Exercise
Only text lines belong in the answer: the lines from the first one in the records through the line with "Về mặt kĩ thuật, đoạn", copied exactly.

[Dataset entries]
=== Section Start ===
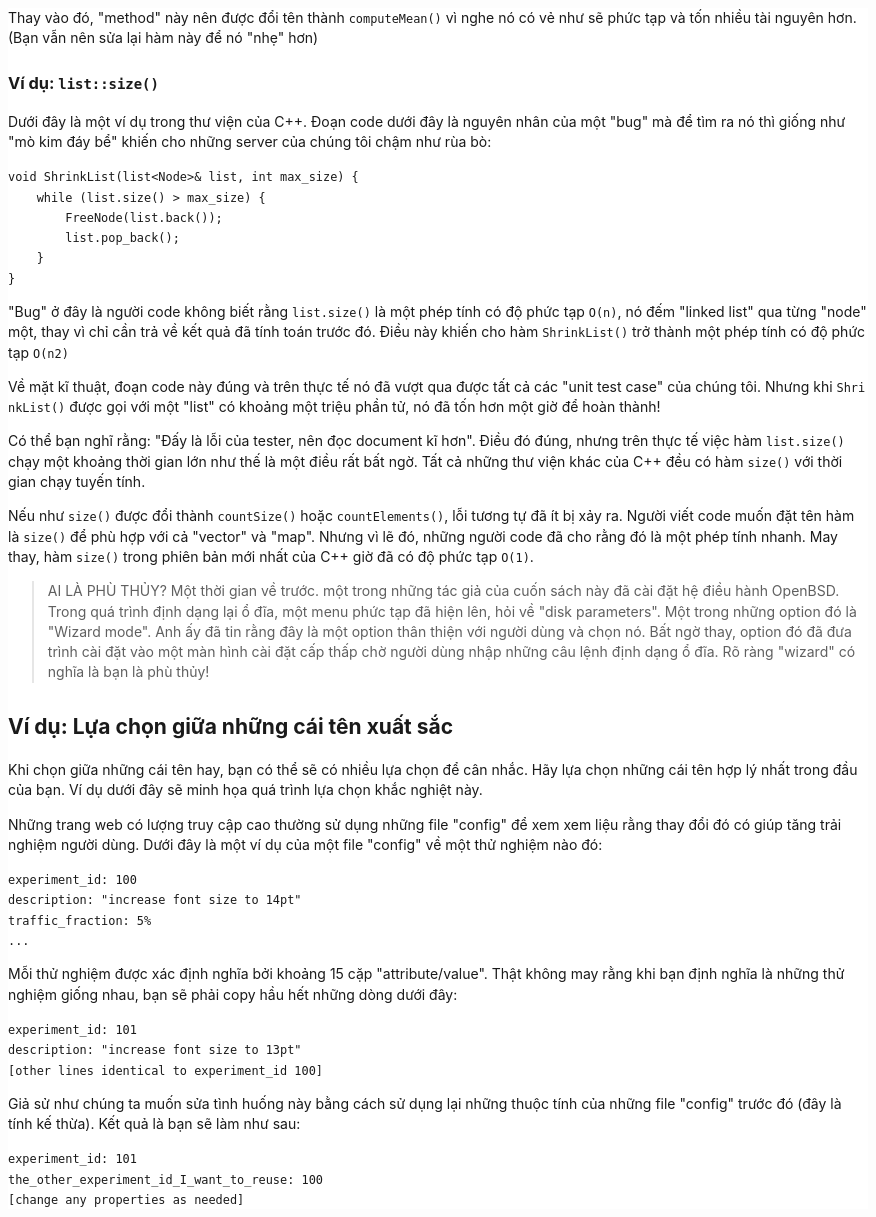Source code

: Thay vào đó, "method" này nên được đổi tên thành `computeMean()` vì nghe nó có vẻ như sẽ phức tạp và tốn nhiều tài nguyên hơn. (Bạn vẫn nên sửa lại hàm này để nó "nhẹ" hơn)

### Ví dụ: `list::size()`

Dưới đây là một ví dụ trong thư viện của C++. Đoạn code dưới đây là nguyên nhân của một "bug" mà để tìm ra nó thì giống như "mò kim đáy bể" khiến cho những server của chúng tôi chậm như rùa bò:
```
void ShrinkList(list<Node>& list, int max_size) {
    while (list.size() > max_size) {
        FreeNode(list.back());
        list.pop_back();
    }
}
```
"Bug" ở đây là người code không biết rằng `list.size()` là một phép tính có độ phức tạp `O(n)`, nó đếm "linked list" qua từng "node" một, thay vì chỉ cần trả về kết quả đã tính toán trước đó. Điều này khiến cho hàm `ShrinkList()` trở thành một phép tính có độ phức tạp `O(n2)`

Về mặt kĩ thuật, đoạn code này đúng và trên thực tế nó đã vượt qua được tất cả các "unit test case" của chúng tôi. Nhưng khi `ShrinkList()` được gọi với một "list" có khoảng một triệu phần tử, nó đã tốn hơn một giờ để hoàn thành!

Có thể bạn nghĩ rằng: "Đấy là lỗi của tester, nên đọc document kĩ hơn". Điều đó đúng, nhưng trên thực tế việc hàm `list.size()` chạy một khoảng thời gian lớn như thế là một điều rất bất ngờ. Tất cả những thư viện khác của C++ đều có hàm `size()` với thời gian chạy tuyến tính.

Nếu như `size()` được đổi thành `countSize()` hoặc `countElements()`, lỗi tương tự đã ít bị xảy ra. Người viết code muốn đặt tên hàm là `size()` để phù hợp với cả "vector" và "map". Nhưng vì lẽ đó, những người code đã cho rằng đó là một phép tính nhanh. May thay, hàm `size()` trong phiên bản mới nhất của C++ giờ đã có độ phức tạp `O(1)`.

> AI LÀ PHÙ THỦY?
> Một thời gian về trước. một trong những tác giả của cuốn sách này đã cài đặt hệ điều hành OpenBSD. Trong quá trình định dạng lại ổ đĩa, một menu phức tạp đã hiện lên, hỏi về "disk parameters". Một trong những option đó là "Wizard mode". Anh ấy đã tin rằng đây là một option thân thiện với người dùng và chọn nó. Bất ngờ thay, option đó đã đưa trình cài đặt vào một màn hình cài đặt cấp thấp chờ người dùng nhập những câu lệnh định dạng ổ đĩa. Rõ ràng "wizard" có nghĩa là bạn là phù thủy!

## Ví dụ: Lựa chọn giữa những cái tên xuất sắc

Khi chọn giữa những cái tên hay, bạn có thể sẽ có nhiều lựa chọn để cân nhắc. Hãy lựa chọn những cái tên hợp lý nhất trong đầu của bạn. Ví dụ dưới đây sẽ minh họa quá trình lựa chọn khắc nghiệt này.

Những trang web có lượng truy cập cao thường sử dụng những file "config" để xem xem liệu rằng thay đổi đó có giúp tăng trải nghiệm người dùng. Dưới đây là một ví dụ của một file "config" về một thử nghiệm nào đó:
```
experiment_id: 100
description: "increase font size to 14pt"
traffic_fraction: 5%
...
```

Mỗi thử nghiệm được xác định nghĩa bởi khoảng 15 cặp "attribute/value". Thật không may rằng khi bạn định nghĩa là những thử nghiệm giống nhau, bạn sẽ phải copy hầu hết những dòng dưới đây:
```
experiment_id: 101
description: "increase font size to 13pt"
[other lines identical to experiment_id 100]
```
Giả sử như chúng ta muốn sửa tình huống này bằng cách sử dụng lại những thuộc tính của những file "config" trước đó (đây là tính kế thừa). Kết quả là bạn sẽ làm như sau:
```
experiment_id: 101
the_other_experiment_id_I_want_to_reuse: 100
[change any properties as needed]
```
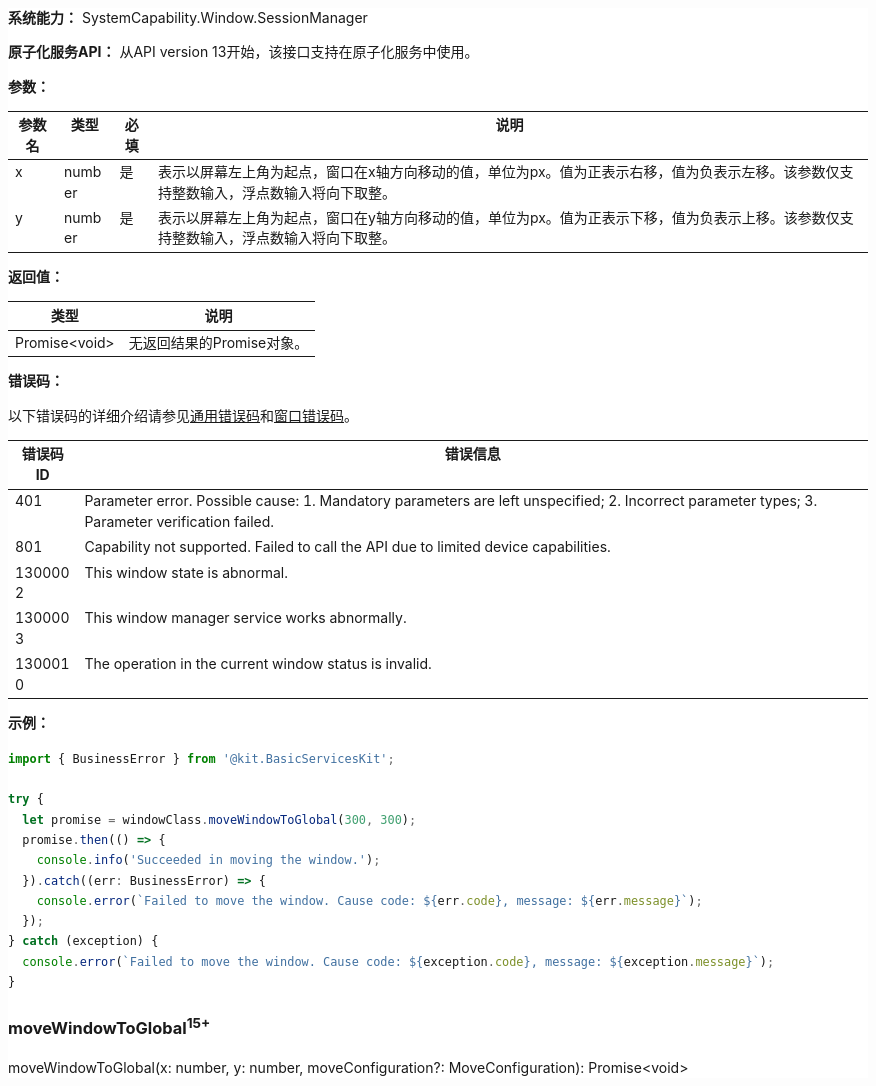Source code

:**系统能力：** SystemCapability.Window.SessionManager

**原子化服务API：** 从API version 13开始，该接口支持在原子化服务中使用。

**参数：**

| 参数名 | 类型 | 必填 | 说明 |
| -- | ----- | -- | --------------------------------------------- |
| x | number | 是 | 表示以屏幕左上角为起点，窗口在x轴方向移动的值，单位为px。值为正表示右移，值为负表示左移。该参数仅支持整数输入，浮点数输入将向下取整。 |
| y | number | 是 | 表示以屏幕左上角为起点，窗口在y轴方向移动的值，单位为px。值为正表示下移，值为负表示上移。该参数仅支持整数输入，浮点数输入将向下取整。 |

**返回值：**

| 类型 | 说明 |
| ------------------- | ------------------------ |
| Promise&lt;void&gt; | 无返回结果的Promise对象。 |

**错误码：**

以下错误码的详细介绍请参见[通用错误码](../errorcode-universal.md)和[窗口错误码](errorcode-window.md)。

| 错误码ID | 错误信息 |
| ------- | -------------------------------------------- |
| 401     | Parameter error. Possible cause: 1. Mandatory parameters are left unspecified; 2. Incorrect parameter types; 3. Parameter verification failed. |
| 801     | Capability not supported. Failed to call the API due to limited device capabilities. |
| 1300002 | This window state is abnormal.               |
| 1300003 | This window manager service works abnormally. |
| 1300010 | The operation in the current window status is invalid. |

**示例：**

```ts
import { BusinessError } from '@kit.BasicServicesKit';

try {
  let promise = windowClass.moveWindowToGlobal(300, 300);
  promise.then(() => {
    console.info('Succeeded in moving the window.');
  }).catch((err: BusinessError) => {
    console.error(`Failed to move the window. Cause code: ${err.code}, message: ${err.message}`);
  });
} catch (exception) {
  console.error(`Failed to move the window. Cause code: ${exception.code}, message: ${exception.message}`);
}
```

### moveWindowToGlobal<sup>15+</sup>

moveWindowToGlobal(x: number, y: number, moveConfiguration?: MoveConfiguration): Promise&lt;void&gt;
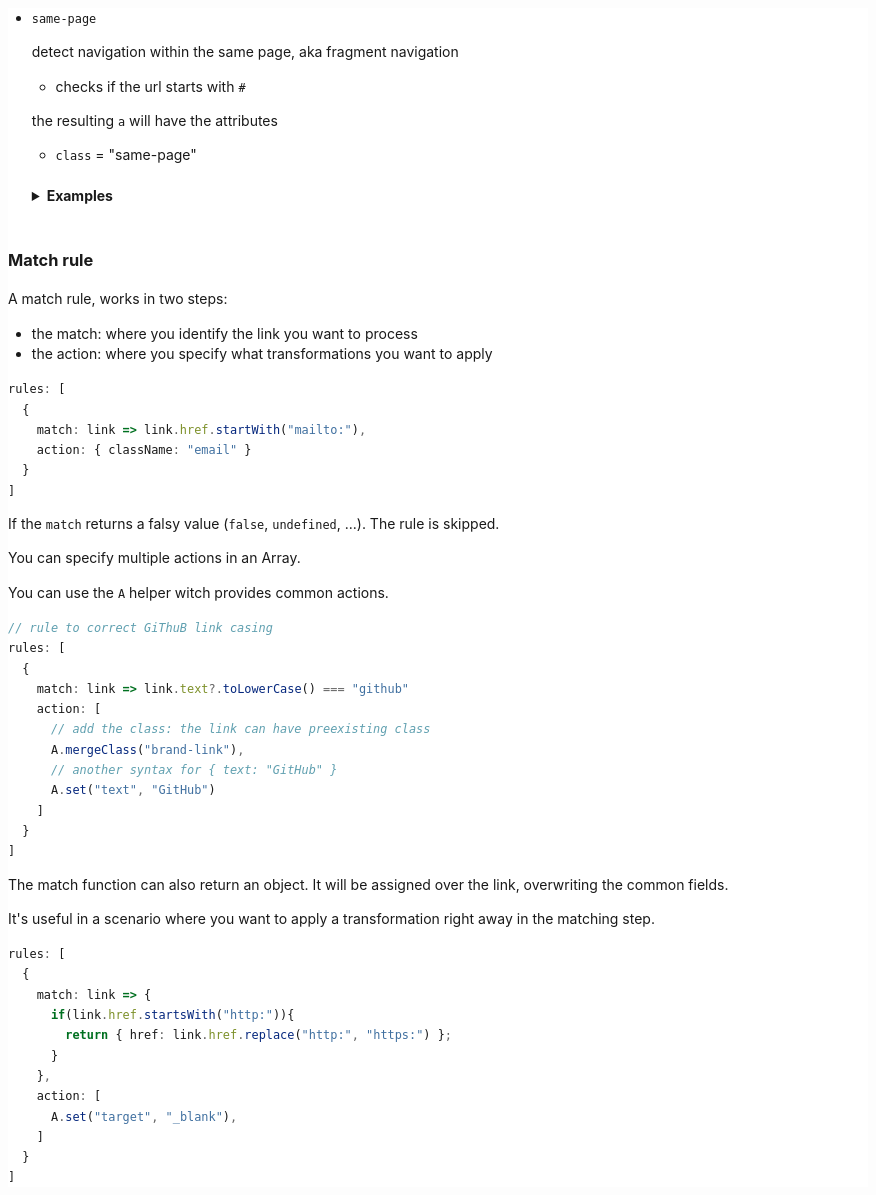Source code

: 
- `same-page`

  detect navigation within the same page, aka fragment navigation
  - checks if the url starts with `#`
  
  the resulting `a` will have the attributes
  - `class` = "same-page"

  <br />
  <details><summary><b>Examples</b></summary></details>
  <br />

### Match rule
A match rule, works in two steps:
- the match: where you identify the link you want to process
- the action: where you specify what transformations you want to apply

```ts
rules: [
  {
    match: link => link.href.startWith("mailto:"),
    action: { className: "email" }
  }
]
```

If the `match` returns a falsy value (`false`, `undefined`, ...). The rule is skipped.

You can specify multiple actions in an Array.

You can use the `A` helper witch provides common actions.
```ts
// rule to correct GiThuB link casing
rules: [
  {
    match: link => link.text?.toLowerCase() === "github"
    action: [
      // add the class: the link can have preexisting class
      A.mergeClass("brand-link"),  
      // another syntax for { text: "GitHub" }
      A.set("text", "GitHub")
    ]
  }
]
```

The match function can also return an object. It will be assigned over the link, overwriting the common fields.

It's useful in a scenario where you want to apply a transformation right away in the matching step.
```ts
rules: [
  {
    match: link => {
      if(link.href.startsWith("http:")){
        return { href: link.href.replace("http:", "https:") };
      }
    },
    action: [
      A.set("target", "_blank"),  
    ]
  }
]
```
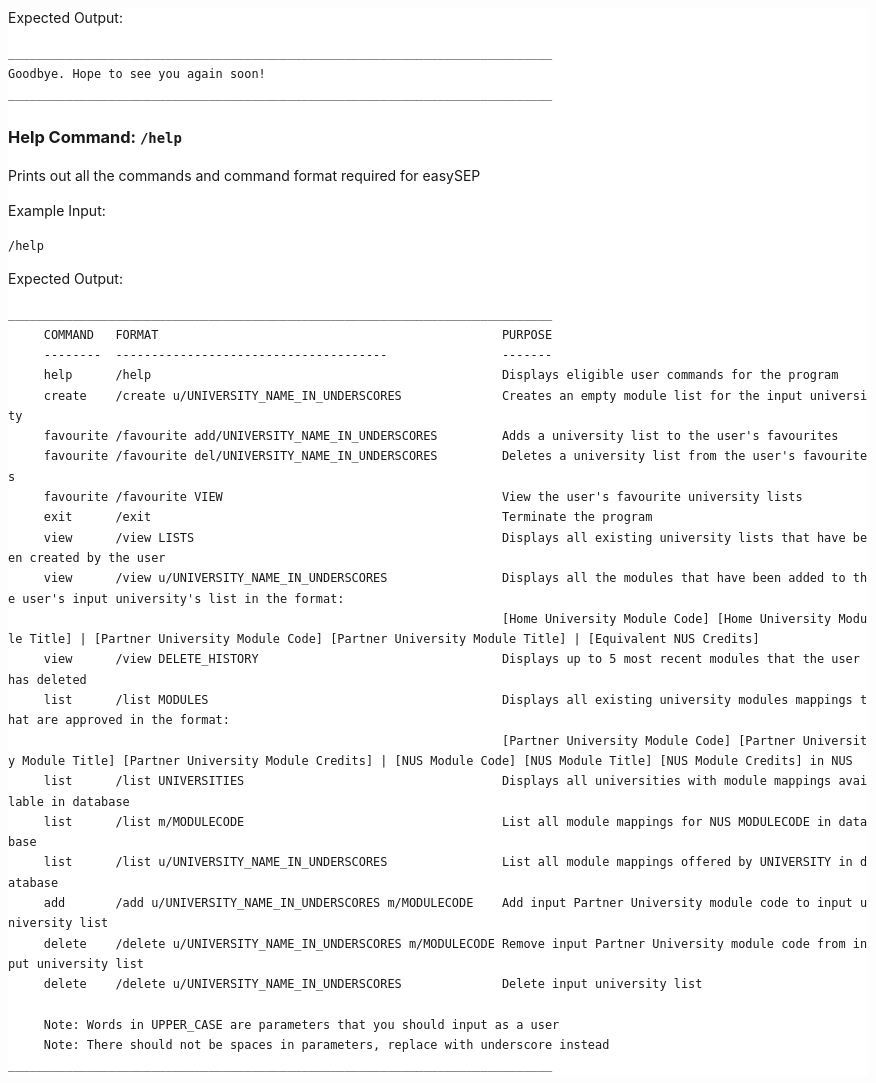 Expected Output:
```
____________________________________________________________________________
Goodbye. Hope to see you again soon!
____________________________________________________________________________
```

### Help Command: `/help`

Prints out all the commands and command format required for easySEP

Example Input:
```
/help
```

Expected Output:
```
____________________________________________________________________________
     COMMAND   FORMAT                                                PURPOSE
     --------  --------------------------------------                -------
     help      /help                                                 Displays eligible user commands for the program
     create    /create u/UNIVERSITY_NAME_IN_UNDERSCORES              Creates an empty module list for the input university
     favourite /favourite add/UNIVERSITY_NAME_IN_UNDERSCORES         Adds a university list to the user's favourites
     favourite /favourite del/UNIVERSITY_NAME_IN_UNDERSCORES         Deletes a university list from the user's favourites
     favourite /favourite VIEW                                       View the user's favourite university lists
     exit      /exit                                                 Terminate the program
     view      /view LISTS                                           Displays all existing university lists that have been created by the user
     view      /view u/UNIVERSITY_NAME_IN_UNDERSCORES                Displays all the modules that have been added to the user's input university's list in the format:
                                                                     [Home University Module Code] [Home University Module Title] | [Partner University Module Code] [Partner University Module Title] | [Equivalent NUS Credits]
     view      /view DELETE_HISTORY                                  Displays up to 5 most recent modules that the user has deleted
     list      /list MODULES                                         Displays all existing university modules mappings that are approved in the format:
                                                                     [Partner University Module Code] [Partner University Module Title] [Partner University Module Credits] | [NUS Module Code] [NUS Module Title] [NUS Module Credits] in NUS
     list      /list UNIVERSITIES                                    Displays all universities with module mappings available in database
     list      /list m/MODULECODE                                    List all module mappings for NUS MODULECODE in database
     list      /list u/UNIVERSITY_NAME_IN_UNDERSCORES                List all module mappings offered by UNIVERSITY in database
     add       /add u/UNIVERSITY_NAME_IN_UNDERSCORES m/MODULECODE    Add input Partner University module code to input university list
     delete    /delete u/UNIVERSITY_NAME_IN_UNDERSCORES m/MODULECODE Remove input Partner University module code from input university list
     delete    /delete u/UNIVERSITY_NAME_IN_UNDERSCORES              Delete input university list

     Note: Words in UPPER_CASE are parameters that you should input as a user
     Note: There should not be spaces in parameters, replace with underscore instead
____________________________________________________________________________
```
=== Section End ===
Solved problem
Source code

: Thay vào đó, "method" này nên được đổi tên thành `computeMean()` vì nghe nó có vẻ như sẽ phức tạp và tốn nhiều tài nguyên hơn. (Bạn vẫn nên sửa lại hàm này để nó "nhẹ" hơn)

### Ví dụ: `list::size()`

Dưới đây là một ví dụ trong thư viện của C++. Đoạn code dưới đây là nguyên nhân của một "bug" mà để tìm ra nó thì giống như "mò kim đáy bể" khiến cho những server của chúng tôi chậm như rùa bò:
```
void ShrinkList(list<Node>& list, int max_size) {
    while (list.size() > max_size) {
        FreeNode(list.back());
        list.pop_back();
    }
}
```
"Bug" ở đây là người code không biết rằng `list.size()` là một phép tính có độ phức tạp `O(n)`, nó đếm "linked list" qua từng "node" một, thay vì chỉ cần trả về kết quả đã tính toán trước đó. Điều này khiến cho hàm `ShrinkList()` trở thành một phép tính có độ phức tạp `O(n2)`

Về mặt kĩ thuật, đoạn code này đúng và trên thực tế nó đã vượt qua được tất cả các "unit test case" của chúng tôi. Nhưng khi `ShrinkList()` được gọi với một "list" có khoảng một triệu phần tử, nó đã tốn hơn một giờ để hoàn thành!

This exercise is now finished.